Gunner looked at me again as he stood straight. “You’re very hung up on that one piece of information, aren’t you?”
“No. I mean—if he did—I’d understand.” I rolled my eyes at the absurdity of my own words. “Not, understand that. With him. But a history between the two of you and you are… human. Is what I meant to say.”
“He doesn’t know.”
“Oh.”
“Every man has a past.”
“Of course.”
“And every man has made at least one mistake that haunts him,” he continued, removing the pocket watch. “It changes who he is. Sometimes entirely.” Gunner returned to the bed and sat beside me.
“He’s your mistake?” I asked, my voice low.
Gunner offered me the timepiece. “I’m his,” he corrected. “You said yesterday it didn’t seem as if I had the element of surprise on Ferguson.”
I accepted the watch but didn’t break eye contact. “Correct.”
“Who in Tombstone would have known I was coming to Shallow Grave?”
“I couldn’t say.”
“No one. No one but Ferguson.” Gunner glanced down and tapped the watch. “He gave this to me.”
I finally looked at the watch. Elgin—and solid gold, if the weight was anything to judge by. I wanted to imagine Gunner kept it because of its practicality, but who was I kidding? It was a costly gift presented to a lover, and my holding it was about as wanted as a cart with a third wheel. “It’s, um… very nice quality.”
“I suspect he’s using it to track my whereabouts.”
I fumbled, then snagged the chain before the watch would have dropped to the floor. “What? How?”
“He’s a gifted engineer, Gillian. A little tinkering with the inner mechanics is nothing for him. And it explains how he wasn’t caught off guard in the canyon either.” Gunner stood, still naked and still beautiful. He walked to the window, turned, leaned against the wall, and studied the town below.
“Ferguson is afraid of you,” I said, and when Gunner didn’t reply, I pressed on. “He wants to know your location because he can’t kill you.”
Gunner raised one dark brow.
“They say you’re unkillable,” I replied to that singular change in his expression.
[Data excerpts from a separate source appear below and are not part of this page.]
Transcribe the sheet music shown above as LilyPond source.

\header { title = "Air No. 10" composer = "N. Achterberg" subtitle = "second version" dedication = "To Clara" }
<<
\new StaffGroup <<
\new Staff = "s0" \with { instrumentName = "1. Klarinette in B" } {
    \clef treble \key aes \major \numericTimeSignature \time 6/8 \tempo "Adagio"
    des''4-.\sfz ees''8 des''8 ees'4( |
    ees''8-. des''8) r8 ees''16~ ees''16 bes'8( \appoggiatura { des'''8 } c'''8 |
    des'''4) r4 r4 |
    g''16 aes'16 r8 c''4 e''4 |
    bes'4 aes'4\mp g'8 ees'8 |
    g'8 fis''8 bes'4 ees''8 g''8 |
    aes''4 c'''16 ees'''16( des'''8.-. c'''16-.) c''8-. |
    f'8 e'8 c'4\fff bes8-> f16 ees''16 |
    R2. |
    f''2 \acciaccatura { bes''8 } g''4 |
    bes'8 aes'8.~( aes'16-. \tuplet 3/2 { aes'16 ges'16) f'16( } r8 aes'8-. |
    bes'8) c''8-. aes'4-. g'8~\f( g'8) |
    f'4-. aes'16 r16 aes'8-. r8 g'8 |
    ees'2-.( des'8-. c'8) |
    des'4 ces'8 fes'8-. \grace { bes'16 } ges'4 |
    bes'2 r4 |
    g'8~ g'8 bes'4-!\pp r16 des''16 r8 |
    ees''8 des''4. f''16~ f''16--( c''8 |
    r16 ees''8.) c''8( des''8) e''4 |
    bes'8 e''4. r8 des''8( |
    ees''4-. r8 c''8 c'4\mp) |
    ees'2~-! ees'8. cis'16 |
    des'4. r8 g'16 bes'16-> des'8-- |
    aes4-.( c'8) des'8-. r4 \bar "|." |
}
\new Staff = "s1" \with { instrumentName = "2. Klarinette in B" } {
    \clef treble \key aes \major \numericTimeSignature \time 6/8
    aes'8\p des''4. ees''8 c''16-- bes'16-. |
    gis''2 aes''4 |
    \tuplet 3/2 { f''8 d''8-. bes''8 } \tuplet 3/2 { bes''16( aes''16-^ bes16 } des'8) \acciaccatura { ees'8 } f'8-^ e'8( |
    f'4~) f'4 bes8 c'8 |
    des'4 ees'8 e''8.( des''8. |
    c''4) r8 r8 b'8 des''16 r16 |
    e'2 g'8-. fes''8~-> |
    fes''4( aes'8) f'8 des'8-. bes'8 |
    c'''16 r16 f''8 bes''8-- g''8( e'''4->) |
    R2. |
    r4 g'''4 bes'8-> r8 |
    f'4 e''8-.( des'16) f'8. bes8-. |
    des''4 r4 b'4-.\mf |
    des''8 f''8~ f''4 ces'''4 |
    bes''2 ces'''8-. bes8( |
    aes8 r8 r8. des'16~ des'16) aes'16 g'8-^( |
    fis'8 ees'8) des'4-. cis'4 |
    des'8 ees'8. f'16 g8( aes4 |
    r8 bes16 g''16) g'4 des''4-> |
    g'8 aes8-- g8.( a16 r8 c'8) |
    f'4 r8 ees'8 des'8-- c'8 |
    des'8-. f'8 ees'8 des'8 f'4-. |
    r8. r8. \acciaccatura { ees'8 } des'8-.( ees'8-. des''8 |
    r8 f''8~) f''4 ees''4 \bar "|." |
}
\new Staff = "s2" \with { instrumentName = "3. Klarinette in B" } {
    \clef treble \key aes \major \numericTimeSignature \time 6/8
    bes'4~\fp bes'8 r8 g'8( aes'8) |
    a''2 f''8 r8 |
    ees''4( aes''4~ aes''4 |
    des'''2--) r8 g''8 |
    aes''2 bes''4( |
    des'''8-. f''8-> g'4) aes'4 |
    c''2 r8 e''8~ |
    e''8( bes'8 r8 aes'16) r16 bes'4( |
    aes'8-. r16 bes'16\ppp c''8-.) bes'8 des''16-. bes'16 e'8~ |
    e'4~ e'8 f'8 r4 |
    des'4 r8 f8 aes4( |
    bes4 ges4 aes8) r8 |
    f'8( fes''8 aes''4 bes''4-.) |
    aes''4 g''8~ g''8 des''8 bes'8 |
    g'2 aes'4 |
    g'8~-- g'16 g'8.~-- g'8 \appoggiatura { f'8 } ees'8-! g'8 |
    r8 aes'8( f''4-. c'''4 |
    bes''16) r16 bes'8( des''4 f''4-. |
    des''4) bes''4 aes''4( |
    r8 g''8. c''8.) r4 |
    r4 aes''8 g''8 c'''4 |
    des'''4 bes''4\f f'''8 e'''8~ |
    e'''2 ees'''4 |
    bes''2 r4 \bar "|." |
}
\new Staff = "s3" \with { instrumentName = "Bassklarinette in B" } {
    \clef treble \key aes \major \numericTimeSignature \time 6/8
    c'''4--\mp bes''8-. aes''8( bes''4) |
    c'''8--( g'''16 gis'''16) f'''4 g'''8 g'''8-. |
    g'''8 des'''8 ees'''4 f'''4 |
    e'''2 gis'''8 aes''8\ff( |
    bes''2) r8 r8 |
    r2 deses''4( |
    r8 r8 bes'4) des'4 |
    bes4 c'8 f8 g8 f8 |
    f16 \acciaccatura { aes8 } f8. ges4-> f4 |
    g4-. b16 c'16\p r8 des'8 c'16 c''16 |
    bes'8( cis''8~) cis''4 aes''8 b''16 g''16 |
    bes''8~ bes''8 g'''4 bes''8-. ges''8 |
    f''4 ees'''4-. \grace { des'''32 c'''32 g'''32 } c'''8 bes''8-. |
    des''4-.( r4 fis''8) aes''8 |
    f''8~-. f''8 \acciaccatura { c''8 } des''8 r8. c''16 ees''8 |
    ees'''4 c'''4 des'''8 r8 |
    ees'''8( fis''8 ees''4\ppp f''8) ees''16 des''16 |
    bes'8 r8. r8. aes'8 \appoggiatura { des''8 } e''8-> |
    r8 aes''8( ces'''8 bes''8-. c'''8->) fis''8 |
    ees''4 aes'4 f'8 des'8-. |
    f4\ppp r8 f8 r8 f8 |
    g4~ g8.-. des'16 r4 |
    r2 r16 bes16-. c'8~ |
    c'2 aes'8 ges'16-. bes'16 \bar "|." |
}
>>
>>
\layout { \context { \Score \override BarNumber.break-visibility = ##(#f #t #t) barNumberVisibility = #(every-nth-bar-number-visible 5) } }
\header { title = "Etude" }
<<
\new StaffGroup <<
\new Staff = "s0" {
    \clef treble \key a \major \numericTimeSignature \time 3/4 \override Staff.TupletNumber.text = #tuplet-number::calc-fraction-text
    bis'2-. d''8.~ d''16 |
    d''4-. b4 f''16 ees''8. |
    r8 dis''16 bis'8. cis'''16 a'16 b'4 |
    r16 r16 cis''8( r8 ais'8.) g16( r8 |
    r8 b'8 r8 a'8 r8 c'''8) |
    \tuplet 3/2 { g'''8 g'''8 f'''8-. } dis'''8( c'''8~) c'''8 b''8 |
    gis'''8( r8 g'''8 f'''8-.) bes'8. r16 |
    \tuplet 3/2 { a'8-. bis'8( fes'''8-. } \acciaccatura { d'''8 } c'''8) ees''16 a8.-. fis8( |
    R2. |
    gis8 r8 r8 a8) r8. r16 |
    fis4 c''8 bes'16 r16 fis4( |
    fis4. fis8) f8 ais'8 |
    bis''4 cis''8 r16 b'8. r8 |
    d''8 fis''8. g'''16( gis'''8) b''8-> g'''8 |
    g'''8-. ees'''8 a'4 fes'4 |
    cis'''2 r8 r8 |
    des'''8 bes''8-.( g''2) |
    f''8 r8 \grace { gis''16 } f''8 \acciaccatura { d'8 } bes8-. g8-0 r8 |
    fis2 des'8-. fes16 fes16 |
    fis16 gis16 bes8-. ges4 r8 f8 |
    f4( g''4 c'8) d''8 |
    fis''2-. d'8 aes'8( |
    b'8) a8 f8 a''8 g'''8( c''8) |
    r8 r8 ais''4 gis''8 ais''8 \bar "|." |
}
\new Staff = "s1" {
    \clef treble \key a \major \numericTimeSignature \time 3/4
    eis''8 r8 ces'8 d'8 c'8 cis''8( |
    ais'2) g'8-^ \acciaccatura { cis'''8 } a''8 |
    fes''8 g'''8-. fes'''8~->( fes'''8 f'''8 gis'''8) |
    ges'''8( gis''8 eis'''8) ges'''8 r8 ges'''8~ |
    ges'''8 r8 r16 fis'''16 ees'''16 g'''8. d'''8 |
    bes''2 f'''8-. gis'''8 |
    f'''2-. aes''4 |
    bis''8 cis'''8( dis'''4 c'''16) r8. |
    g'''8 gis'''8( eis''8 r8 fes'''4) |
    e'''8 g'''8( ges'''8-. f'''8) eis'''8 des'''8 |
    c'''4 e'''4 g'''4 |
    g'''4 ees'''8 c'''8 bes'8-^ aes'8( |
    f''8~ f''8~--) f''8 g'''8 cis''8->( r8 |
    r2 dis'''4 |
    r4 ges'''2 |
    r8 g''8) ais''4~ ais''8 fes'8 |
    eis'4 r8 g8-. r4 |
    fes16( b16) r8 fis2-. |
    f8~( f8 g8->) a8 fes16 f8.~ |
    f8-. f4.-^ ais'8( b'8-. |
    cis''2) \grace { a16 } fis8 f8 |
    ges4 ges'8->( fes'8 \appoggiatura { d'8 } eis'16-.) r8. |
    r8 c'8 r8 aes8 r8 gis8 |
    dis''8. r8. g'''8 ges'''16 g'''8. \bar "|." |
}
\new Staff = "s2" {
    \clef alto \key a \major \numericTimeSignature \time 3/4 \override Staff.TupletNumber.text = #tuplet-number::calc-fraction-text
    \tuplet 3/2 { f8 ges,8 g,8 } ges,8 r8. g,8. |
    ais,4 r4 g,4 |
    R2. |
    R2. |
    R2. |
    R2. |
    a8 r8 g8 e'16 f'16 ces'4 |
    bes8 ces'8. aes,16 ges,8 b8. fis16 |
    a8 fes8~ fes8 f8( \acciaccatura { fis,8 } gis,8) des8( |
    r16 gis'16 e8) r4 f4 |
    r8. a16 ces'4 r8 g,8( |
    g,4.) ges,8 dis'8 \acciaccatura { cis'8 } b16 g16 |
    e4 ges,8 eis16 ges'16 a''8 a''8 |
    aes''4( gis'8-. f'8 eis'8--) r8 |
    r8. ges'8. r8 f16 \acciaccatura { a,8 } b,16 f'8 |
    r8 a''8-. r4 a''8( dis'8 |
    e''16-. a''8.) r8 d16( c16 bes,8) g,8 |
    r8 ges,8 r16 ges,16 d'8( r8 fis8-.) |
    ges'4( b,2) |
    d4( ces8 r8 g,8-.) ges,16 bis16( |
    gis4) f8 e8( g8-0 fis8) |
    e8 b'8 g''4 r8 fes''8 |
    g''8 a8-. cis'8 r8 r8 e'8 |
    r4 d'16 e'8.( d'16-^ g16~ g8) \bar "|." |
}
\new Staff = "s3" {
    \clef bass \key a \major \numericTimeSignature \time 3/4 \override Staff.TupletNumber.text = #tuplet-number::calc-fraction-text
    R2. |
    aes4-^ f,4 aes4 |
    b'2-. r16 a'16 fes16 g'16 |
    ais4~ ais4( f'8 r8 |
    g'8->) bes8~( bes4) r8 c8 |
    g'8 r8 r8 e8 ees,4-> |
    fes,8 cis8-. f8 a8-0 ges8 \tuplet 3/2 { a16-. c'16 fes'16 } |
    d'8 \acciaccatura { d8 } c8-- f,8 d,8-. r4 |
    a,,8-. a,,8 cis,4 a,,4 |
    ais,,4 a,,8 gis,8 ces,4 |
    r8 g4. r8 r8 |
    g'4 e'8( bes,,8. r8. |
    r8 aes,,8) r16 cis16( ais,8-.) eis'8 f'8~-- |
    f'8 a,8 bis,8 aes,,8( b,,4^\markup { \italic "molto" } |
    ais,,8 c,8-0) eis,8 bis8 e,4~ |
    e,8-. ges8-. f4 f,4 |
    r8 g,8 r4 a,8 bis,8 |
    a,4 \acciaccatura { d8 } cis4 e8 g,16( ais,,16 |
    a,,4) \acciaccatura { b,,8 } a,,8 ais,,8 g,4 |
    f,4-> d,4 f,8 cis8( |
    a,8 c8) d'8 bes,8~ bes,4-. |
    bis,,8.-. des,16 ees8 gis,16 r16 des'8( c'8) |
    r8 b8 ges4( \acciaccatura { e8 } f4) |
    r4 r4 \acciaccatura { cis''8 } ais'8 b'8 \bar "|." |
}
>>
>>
“Do they?” There was no particular inflection in his tone.
“If Ferguson can’t beat you, he means to always remain one step ahead of you,” I concluded. “The silver to counteract your Waterbury. Tracking you.” I held up the pocket watch to stress my point. “Will you tell me why?”
“It’s not relevant.”
Of course not.
It’d been a tumble between the sheets with us. That was all. We were not friends, for God’s sake. Gunner owed me nothing. No details of his past. No explanation of his relationship with Ferguson. No reason to see me again after—
“I think I know how we can find him,” Gunner said quietly. He was studying the sky now. “And end this once and for all.”